Claudine must have told Bettina, or Alfonso, that he’d bashed in McQuine’s skull with the piece of wood before he lit the car on fire. That he’d looked into McQuine’s face.
Enrique found the packet of Swisher Sweets on the seat beside him. He waited to hear if there was more. If he knew more.
“What you think you up for?” he said.
Alfonso threw another rock. Then he walked back to the cart and leaned against it. “I just wanted to play football. I just wanted to hit people and have em get up and then I hit em again. All day. I like to hit em in the chest and knock em all the way back. I like to hit em sideways. But I needed that cash. If my moms wasn’t so crazy—”
Enrique got out of the truck, his legs stiff. The eucalyptus seed pods were brown buttons underfoot. He touched the roof of the cart.
“They got ghost, man. The problems. You ain’t gotta do nothin.”
“Ghost.”
“They gone.”
“Mean you make em ghost.”
Alfonso shook his head. “I ain’t you.”
“How you know they gone?”
“I seen em go.”
Then he said, “I got this for you.” He nodded at the cart. “Rich white kid gave it to me. He owed somebody. His dad got it for the mail.

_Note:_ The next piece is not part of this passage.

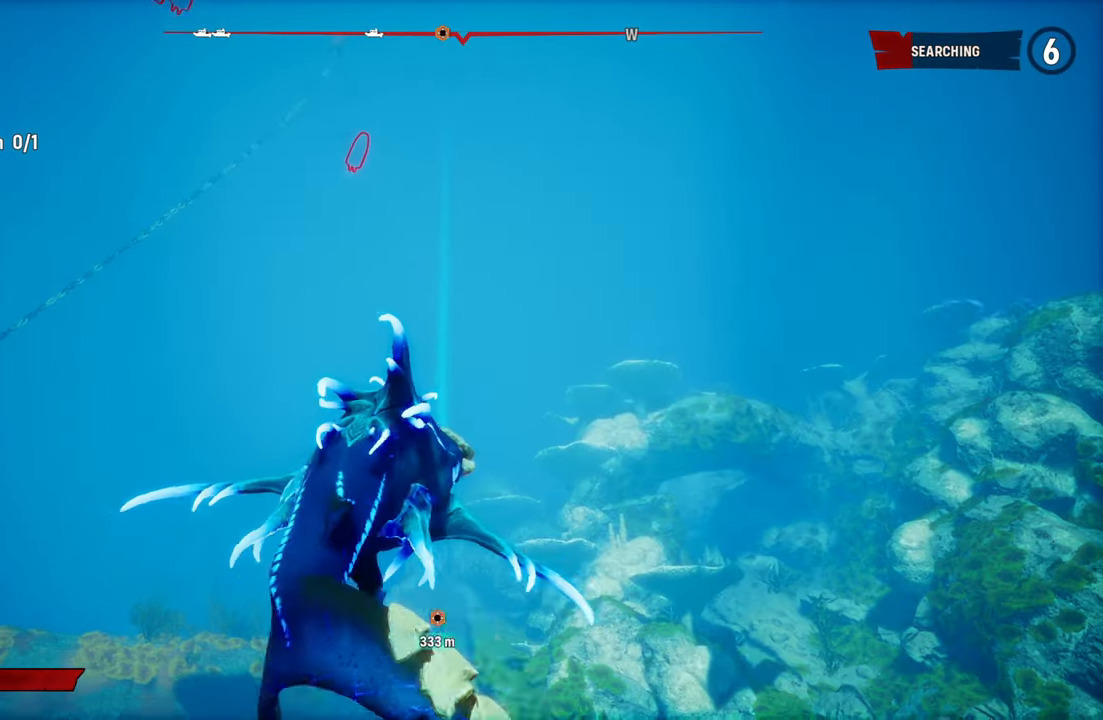
{"buttons": ["L2", "R2"], "left_stick": "up", "right_stick": "center", "events": [[180, "right_stick", "center"], [460, "R2", "down"]]}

Their house is up in Hillcrest, man, so high up the fuckin driveway is half a mile. Webster used to ride the cart down the hill for the mail.”
He patted the steering wheel. “So you can ride down here real quiet and don’t have to raise dust or use up much gas. If you just checkin shit out. By yourself. Or if you just forgot one little thing—like a shovel or something. You ain’t gotta take the truck. You and Gustave, man. You can style.”
Then he turned and walked into the trees, the back of his head shining in the light, the stubble of his hair glistening with sweat, and underneath the letters Enrique couldn’t read.